Until Labour accepts Brexit the party will be stuck in limbo - by Larry Elliott for The Guardian

On the eve of the Hartlepool by-election we assess the current state of the political parties from left, right and centre with articles from The Guardian, The Telegraph and on-line magazine Unherd by Larry Elliott, Allistair Heath and Peter Franklin respectively. All agree this up-coming by-election may prove seminal for Labour.


We lead with the following analysis by Larry Elliott for the Guardian:

"Labour is now more fundamentally split over Europe than the Tories were under Thatcher and Major. The bulk of the party’s supporters voted remain and still feel strongly that the result of the referendum was bad for Britain. A significant minority, concentrated in towns such as Hartlepool, voted leave and have resented being told that they got it wrong.


Responsibility for this rift lies primarily with the hardline remainer element in the party, which, having gifted the Tories one election victory, now looks set to hand them the next one as well. A series of political blunders has made it much harder for Labour to piece together the electoral coalition it needs to win.


The full article can be read below with links to the original beneath it.



 

From the Conservative perspective, we enclose the following article by Allister Heath from the Telegraph. His prognosis for Labour is similarly foreboding:


"Obsessed with Twitter, convinced of their own moral superiority, consumed with a demented, irrational hatred of a Prime Minister they loathe almost as much as Margaret Thatcher, the modern Left no longer understands England, English politics or even themselves.

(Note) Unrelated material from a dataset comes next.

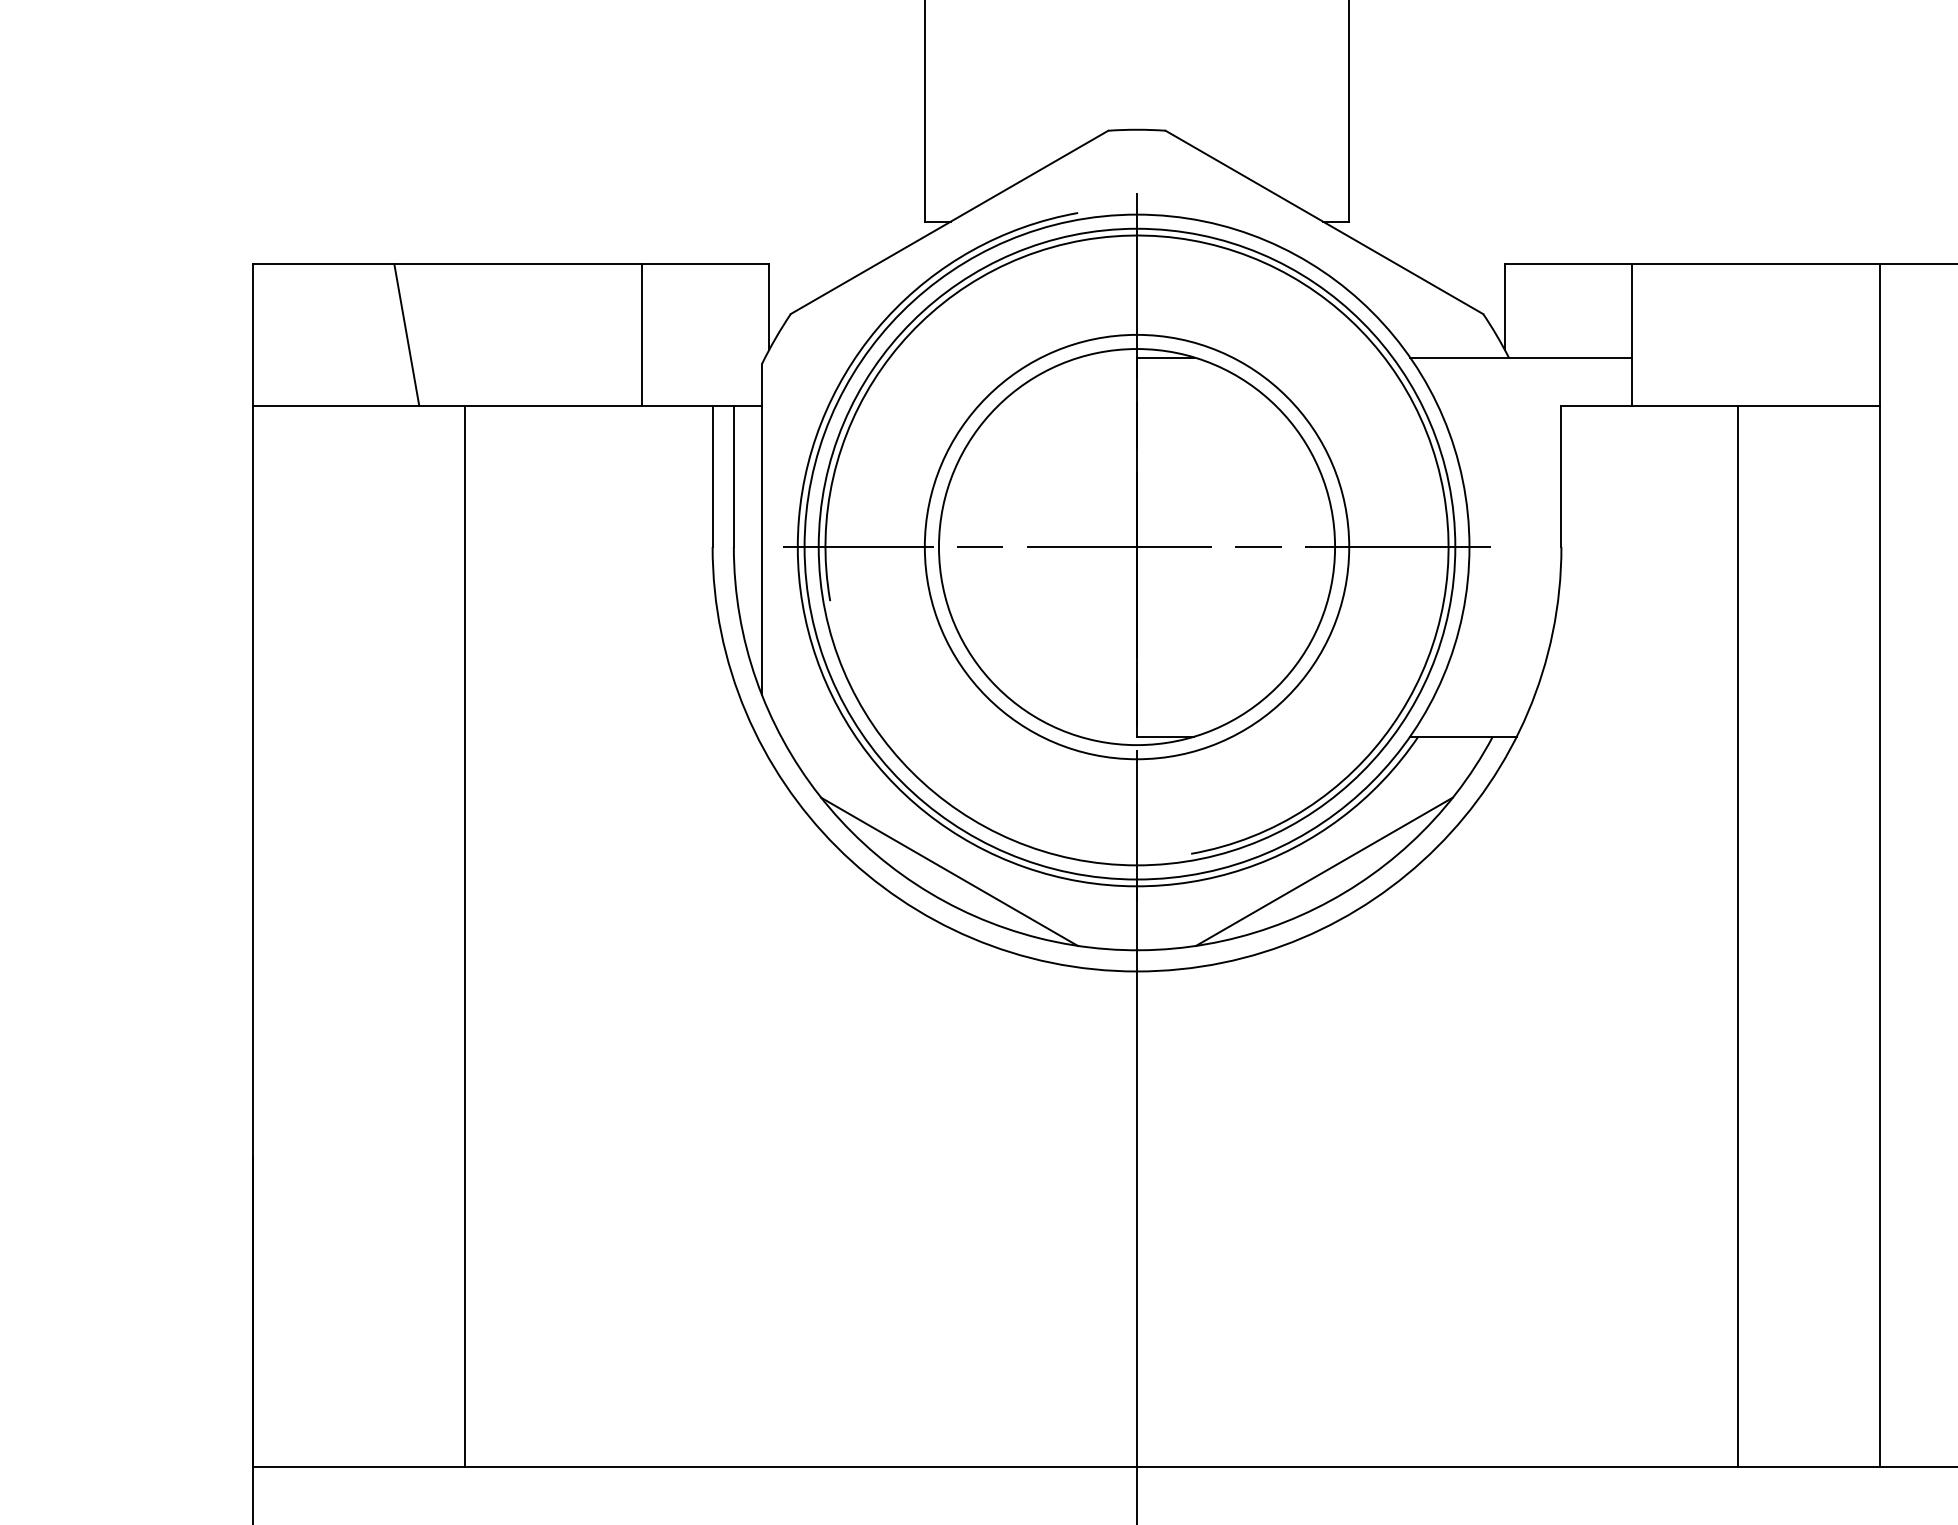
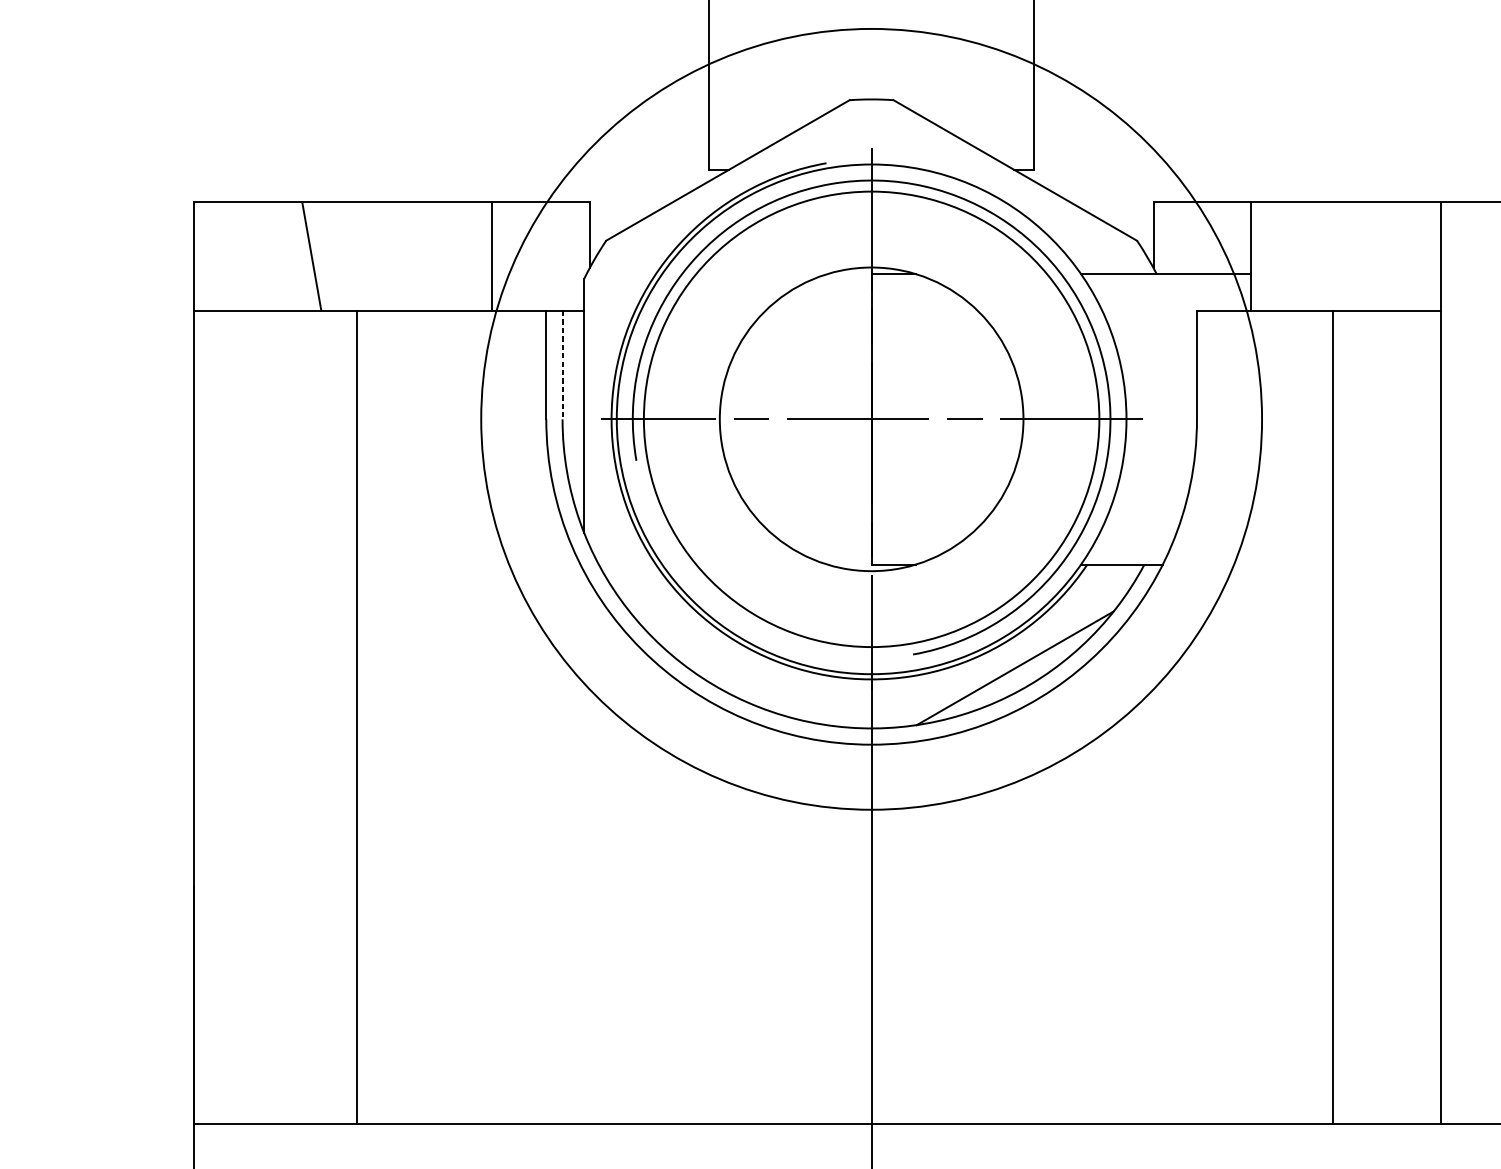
line: (733, 476) -> (562, 365), solid -> dashed
circle: (1136, 546) -> (871, 418), size x1.4
circle: (1136, 546) -> (871, 418), size x1.6
line: (949, 871) -> (727, 668), removed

The truth, in many cases, is just too painful to countenance.


If anything, the Labour Party is in an even worse place than the Tories were in the mid-1990s, when senior figures would insist, pathetically, that Britain was a naturally Conservative country, just before they were wiped out for a generation by a radical, transformative government. The difference is that the Tories reinvented themselves thanks to Brexit, an issue which started to undermine Labour early on."

 

And finally we add Peter Franklin's analysis of the current plight of Her Majesty's Opposition:


"To face humiliation is one thing. To need humiliation — for your own good — is quite another. And what Labour needs from the voters today is a truly terrifying result. A threat of extinction, in fact. Losing Hartlepool would be an excellent start."